Sometimes a process is so complex it baffles me. And then I wake up deep in the night and solve it about a hundred times--sometimes in the delirium of dreams, in ways that make no sense; sometimes in some sort of semi-wakefulness that also sometimes makes no sense. By morning I am too tired to do it anyhow. But somehow, it comes together. These goddam hatch lids were one of those. So many different gutters, so many not-quite-square shapes, so many converging dimensions and angles. Anyhow, today we got 'er done. We cleaned and leveled every gutter. I cut every unique hatch rim out of White Oak and dropped it in each gutter, pre-rabbetted for the lid. Once we had everything working okay, coming in flush with the decks, etc. etc.,  I cut the miters and shimmed them all into place with tongue depressors and stirring sticks, keeping them off the edge of the hatch hole, and off the edge of the hatch lip. Just so. 

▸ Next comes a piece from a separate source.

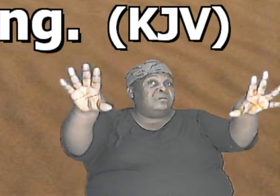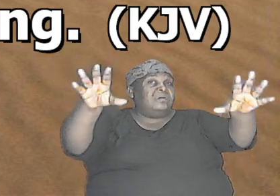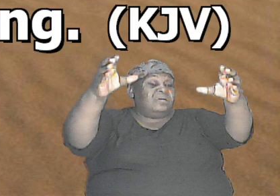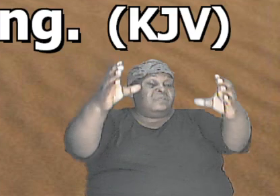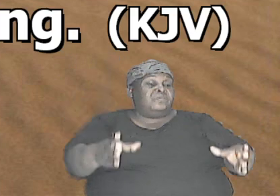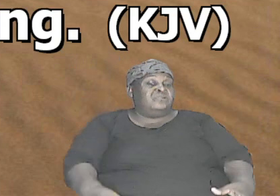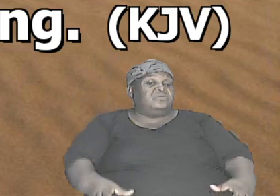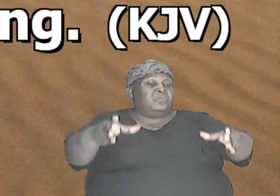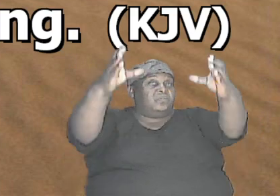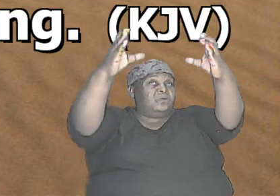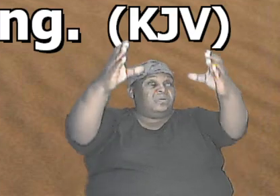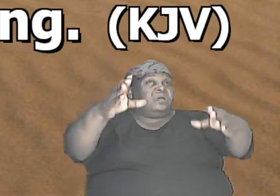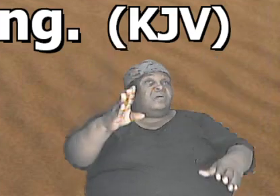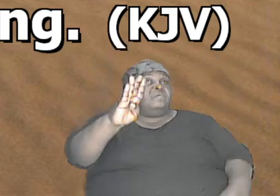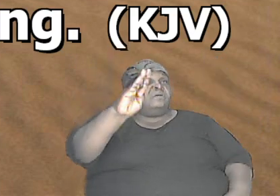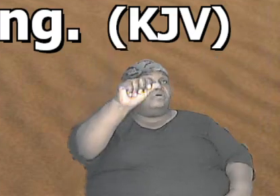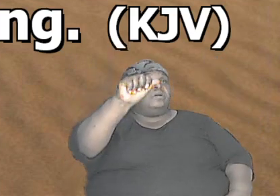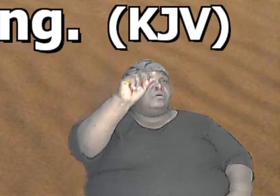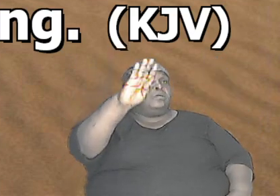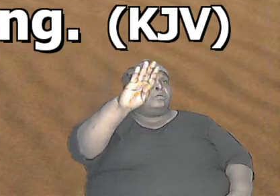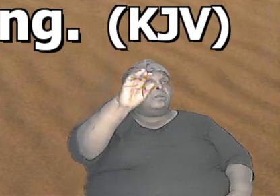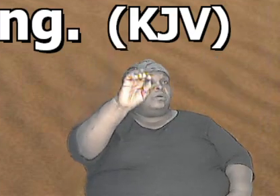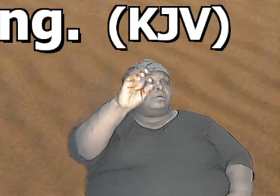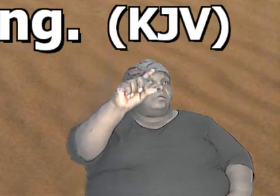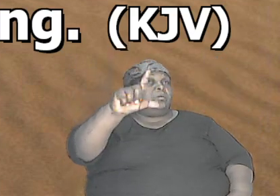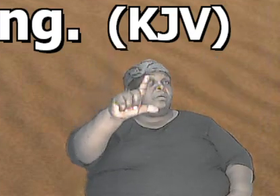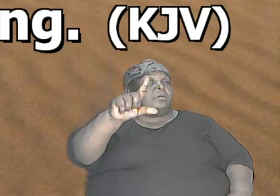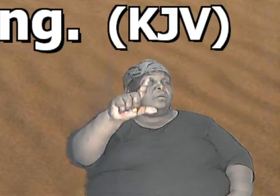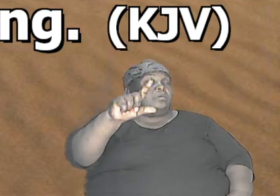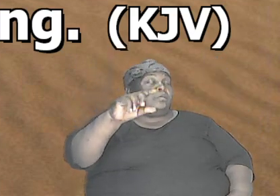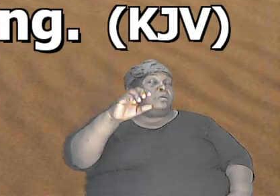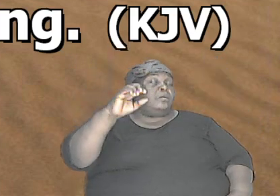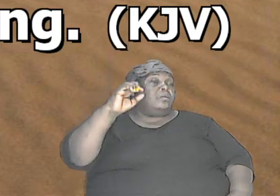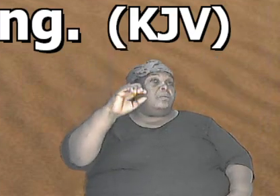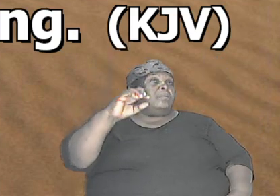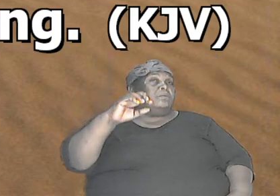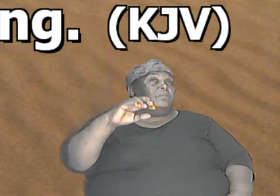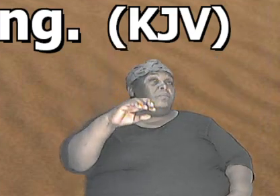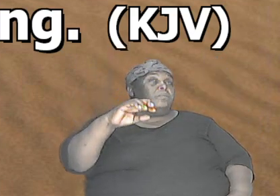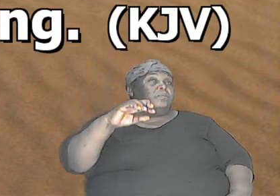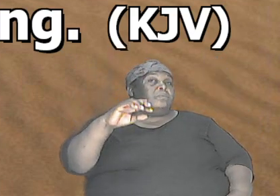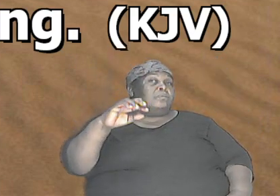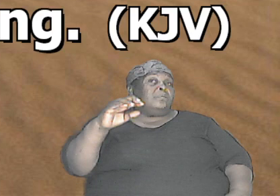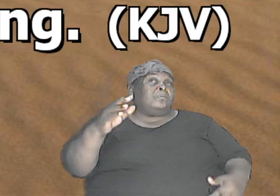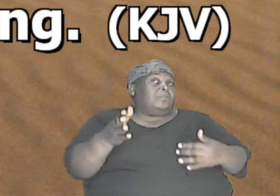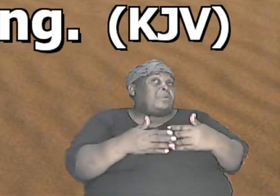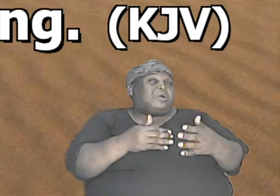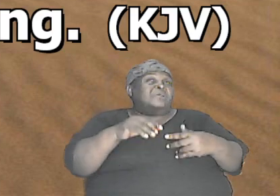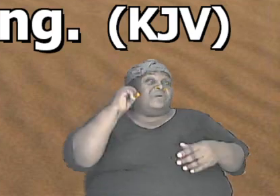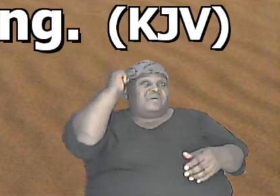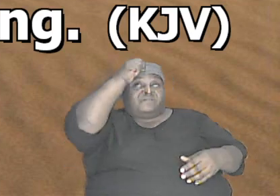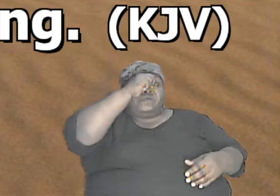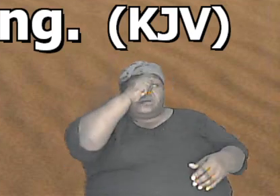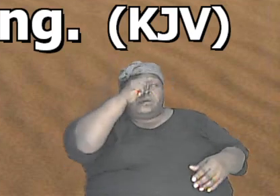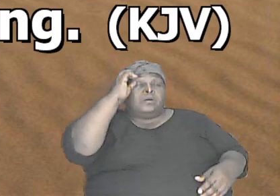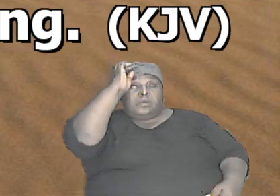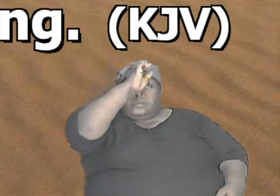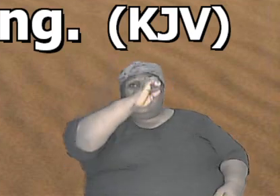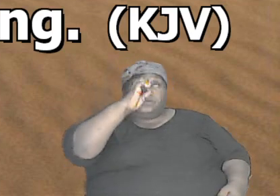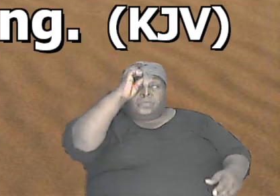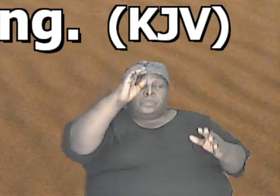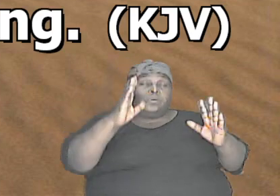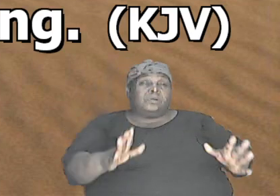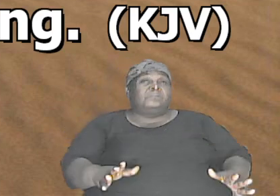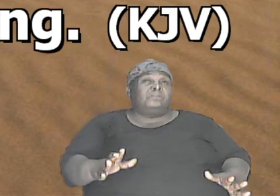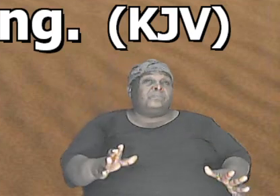whether we are Africans whether we are Europeans for all those who went to Europe whether we are Asians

Then took each one apart, 5-minute epoxied every joint, and reassembled them with all the shims holding them just so again.


Once the epoxy kicked, I carefully removed each frame, laid it upside-down on each piece of plywood designated for that hatch, marked the plywood, cut it, and epoxied it into the rim. (Yesterday we fiberglassed and flow-coated these lids so the interiors of the hatch lids are now done.)



Tomorrow we see how well the pipe-dreams worked. If the lids still fit, we'll round and glass the exteriors, flow-coat them and sand them for final paint. Then hinges and latches.